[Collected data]
Content starts
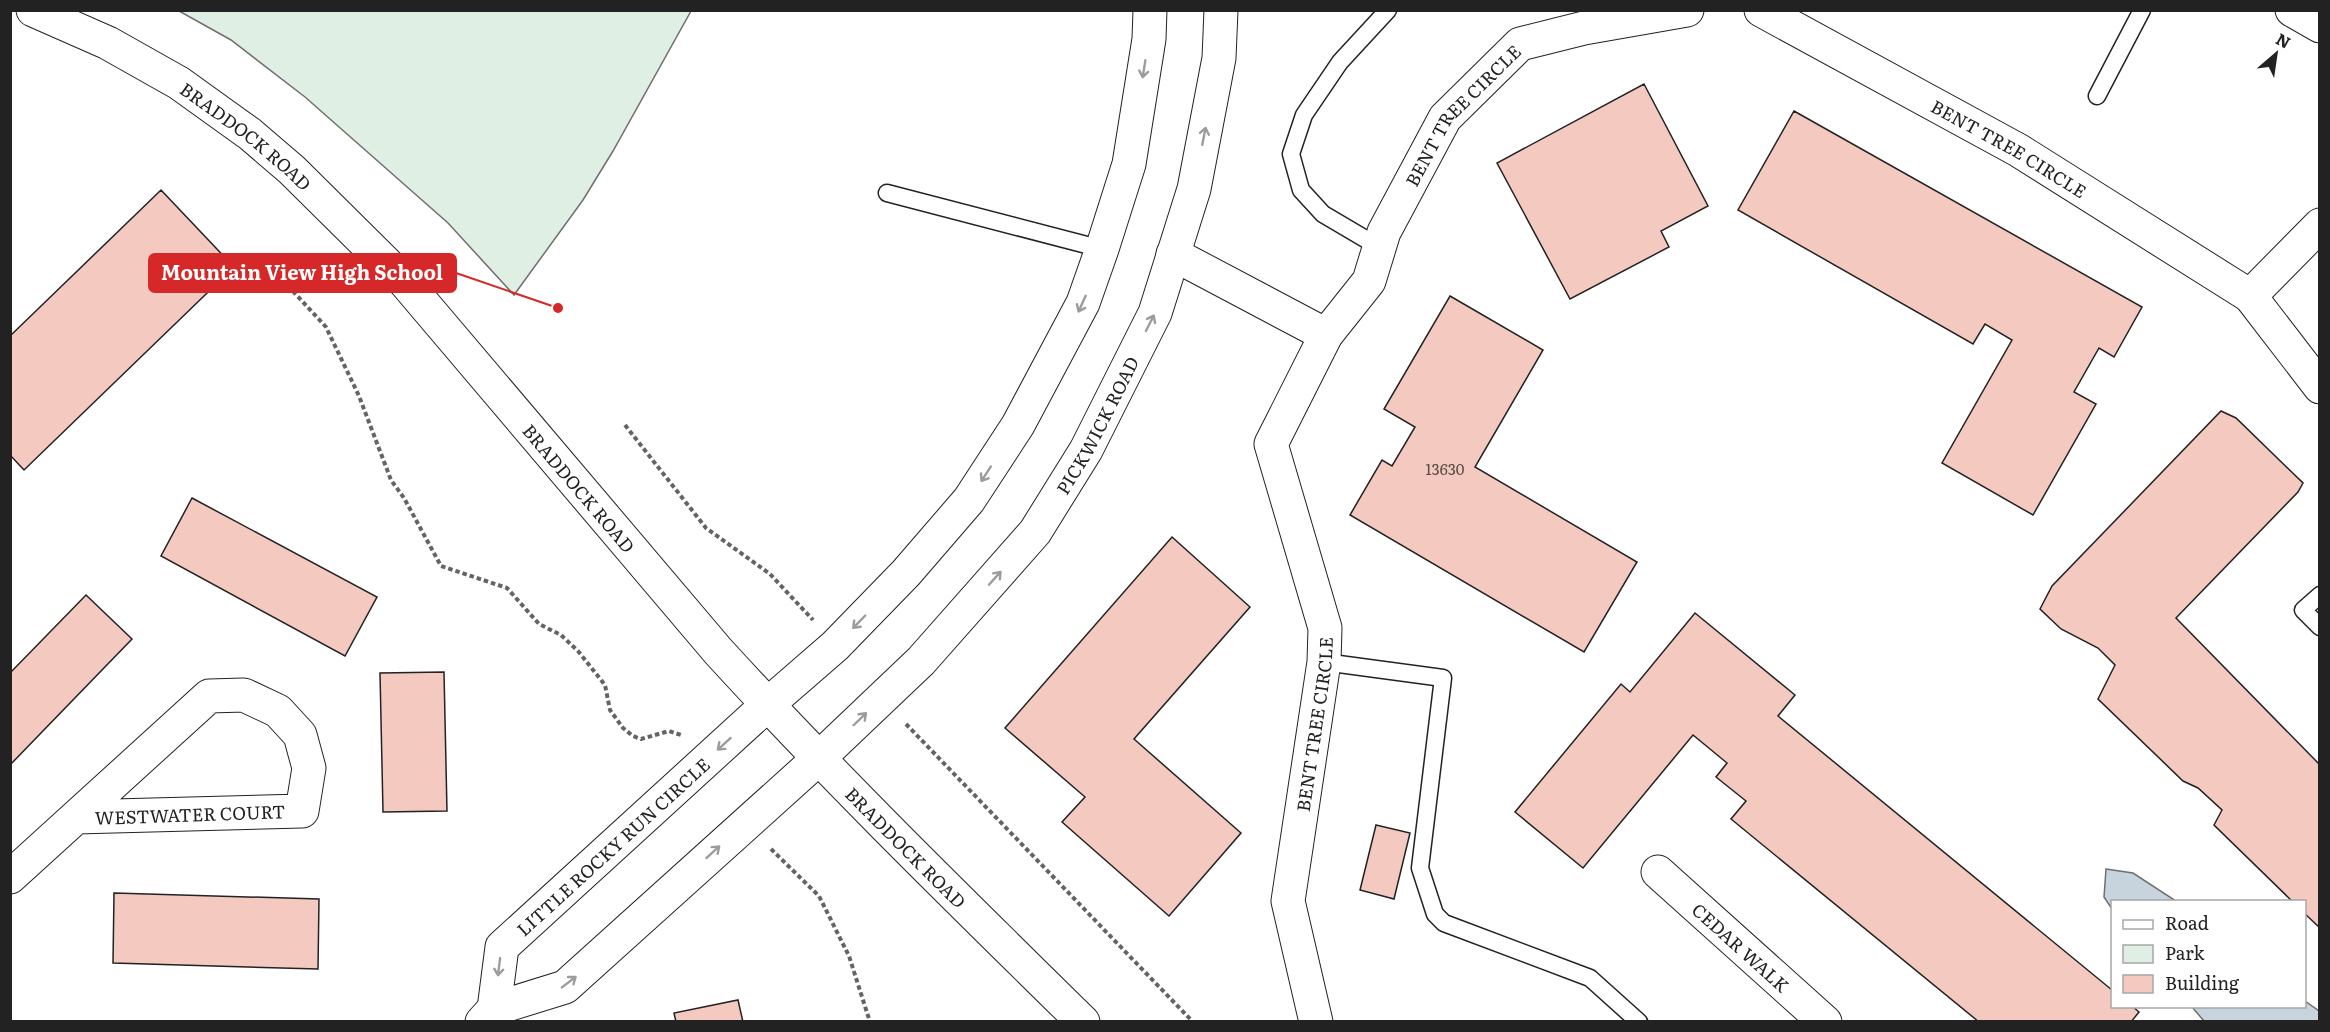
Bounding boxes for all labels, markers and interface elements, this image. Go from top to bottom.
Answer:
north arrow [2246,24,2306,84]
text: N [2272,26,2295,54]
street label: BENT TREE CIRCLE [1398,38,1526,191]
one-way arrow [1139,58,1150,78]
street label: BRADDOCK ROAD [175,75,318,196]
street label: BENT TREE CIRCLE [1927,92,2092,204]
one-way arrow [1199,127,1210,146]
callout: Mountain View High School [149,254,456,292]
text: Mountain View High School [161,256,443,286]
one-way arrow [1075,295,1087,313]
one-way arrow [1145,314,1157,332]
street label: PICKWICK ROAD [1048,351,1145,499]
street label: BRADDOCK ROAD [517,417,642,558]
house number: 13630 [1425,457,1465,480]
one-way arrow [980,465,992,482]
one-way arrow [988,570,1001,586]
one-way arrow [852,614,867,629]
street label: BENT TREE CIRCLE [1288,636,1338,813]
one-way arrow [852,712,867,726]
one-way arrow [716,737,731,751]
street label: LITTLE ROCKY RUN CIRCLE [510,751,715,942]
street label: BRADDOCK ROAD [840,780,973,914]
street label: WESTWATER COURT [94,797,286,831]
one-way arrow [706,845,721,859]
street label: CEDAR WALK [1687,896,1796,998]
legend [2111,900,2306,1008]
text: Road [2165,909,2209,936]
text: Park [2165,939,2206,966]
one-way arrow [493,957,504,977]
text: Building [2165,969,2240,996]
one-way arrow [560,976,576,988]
Content ends
__EXERCISE PROMPT__: Search the entries for the string "Mountain". Copy every line that has it.

__OUTPUT FOR THIS EXERCISE__:
callout: Mountain View High School [149,254,456,292]
text: Mountain View High School [161,256,443,286]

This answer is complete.